La Biennale di Venezia 2022

Falta pouco mais de um mês para o término da Bienal de Veneza de 2022. A 59ª edição desta  tradicional mostra internacional  de arte está  em exibição até 27 de novembro.

Lá  estive em abril  na inauguração. Acho que só agora encontrei, espero que a tempo, o distanciamento para falar não do evento, mas do que ele reverberou em mim  enquanto visitante. Por isso, deliberadamente escolho não dar nomes a artistas e obras. Opto por descrever sentidos e sentimentos, impactos que eles (os artistas) e elas (as obras) vem propagando em mim.

Mostra de arte em era de fronteiras digitais fluidas em meio à guerra entre Rússia e Ucrânia. Este é um ano que desvela o arcaico questionamento  de territórios. O evidente anacronismo me leva à uma série de  questionamentos: a que  ponto a exposição dividida em pavilhões nacionais no parque Giardini da Bienal de Veneza ainda faz sentido? E se cada país cedesse seu pavilhão para artistas de outros países? E se  a Arte, como precursora de ideias e comportamentos abrigasse imigrantes, acolhesse  refugiados, olhasse para  o outro com  olhar expatriado. Ou seria somente mais humano?

Claro que as tradições e  cultura de cada povo devem ser lembradas, expostas e propagadas. Mas não  teria a arte a função de indagar e explorar  o que ainda é desconfortável no contemporâneo?

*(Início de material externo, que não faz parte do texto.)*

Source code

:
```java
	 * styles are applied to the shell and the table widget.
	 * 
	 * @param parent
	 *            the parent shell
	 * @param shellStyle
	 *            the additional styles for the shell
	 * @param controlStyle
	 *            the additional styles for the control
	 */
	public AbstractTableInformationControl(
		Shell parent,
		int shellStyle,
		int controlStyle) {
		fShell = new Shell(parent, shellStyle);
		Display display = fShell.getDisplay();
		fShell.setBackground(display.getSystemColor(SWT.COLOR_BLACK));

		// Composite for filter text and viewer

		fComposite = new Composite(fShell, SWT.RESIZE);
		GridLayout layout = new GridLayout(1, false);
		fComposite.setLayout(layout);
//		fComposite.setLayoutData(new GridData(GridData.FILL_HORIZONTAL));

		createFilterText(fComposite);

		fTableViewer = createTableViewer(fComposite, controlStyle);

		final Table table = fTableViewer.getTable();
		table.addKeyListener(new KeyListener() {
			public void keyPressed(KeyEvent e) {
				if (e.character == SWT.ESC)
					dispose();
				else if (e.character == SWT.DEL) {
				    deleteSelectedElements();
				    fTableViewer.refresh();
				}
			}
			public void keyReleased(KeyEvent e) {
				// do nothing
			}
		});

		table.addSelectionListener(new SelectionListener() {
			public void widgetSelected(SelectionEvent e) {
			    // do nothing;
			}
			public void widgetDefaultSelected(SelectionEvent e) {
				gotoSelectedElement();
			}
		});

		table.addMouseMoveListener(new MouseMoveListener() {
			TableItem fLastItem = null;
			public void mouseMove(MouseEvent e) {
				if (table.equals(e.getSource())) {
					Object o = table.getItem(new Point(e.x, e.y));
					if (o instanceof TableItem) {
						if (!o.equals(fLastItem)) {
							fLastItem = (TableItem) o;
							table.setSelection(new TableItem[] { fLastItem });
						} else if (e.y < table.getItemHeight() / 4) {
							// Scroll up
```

O trajeto no Arsenale di Venezia

Acho que por isso, entre os inúmeros eventos principais e paralelos  da Bienal deste ano, me encantei mesmo com o conjunto de obras em exibição no Arsenal de Veneza. O espaço  traz um percurso etéreo que ao seu longo  desperta  uma sensação de pertencimento à uma época, mais do que a um lugar.

O tema “Il latte dei sogni” (The milk of dreams, em inglês e “O leite dos sonhos“, em tradução para o português) remete a possibilidade de sonharmos novos modos de vida de imaginarmos infinitos papéis e  possibilidades além daqueles que exercemos.

Congruentemente a trama ali  trançada transcende à vanguarda.  Palavra esta aliás do dicionário militar, mas que nos coloca diante de um tempo (2022) onde  somos ininterruptamente  julgados pelo senso comum. Nessa unanimidade, que sistematicamente  nos despeja  no cancelamento, no narcisismo e na opressão das redes.

Em meio a esta expropriação diária da nossa  subjetividade senti que o conjunto reunido no Arsenal de Veneza  foi capaz de entregar uma vivência  singular a cada visitante. A imersão no labirinto artístico ali combinado me trouxe a sensação de autonomia resgatada. Trazida à tona  não só pelo olhar e representação do outro pela arte, mas por um percurso, que mesmo partilhado  com inúmeros  outros visitantes, teve o  mérito curatorial de se parecer só meu. Não pelo caráter  horizontal ou comum que permite que todos deles se apropriem mas por sua representação sensível, plural e sensorial capaz de despertar memórias,  reflexões, emoções.  Como uma sessão de terapia que catarticamente irrompe questões  comuns que  nos tocam intimamente, de forma tão única.

Dica da Visitação

P.S. Alguns  pavilhões de países também  situados no Arsenal de Veneza tiveram a virtude de prolongar e partilhar essa noção peculiar de proximidade. Porcelanas que expõem cenas privadas para exibição e  uso público contrastam  com a apresentação de um ecossistema capaz de acumular carbono na atmosfera exposto numa uma instalação capaz de  dar à esta questão o peso do foro íntimo.

Se tiver pouco tempo e precisar escolher um lugar da mostra para visitar não tenha dúvidas, siga para o Arsenal.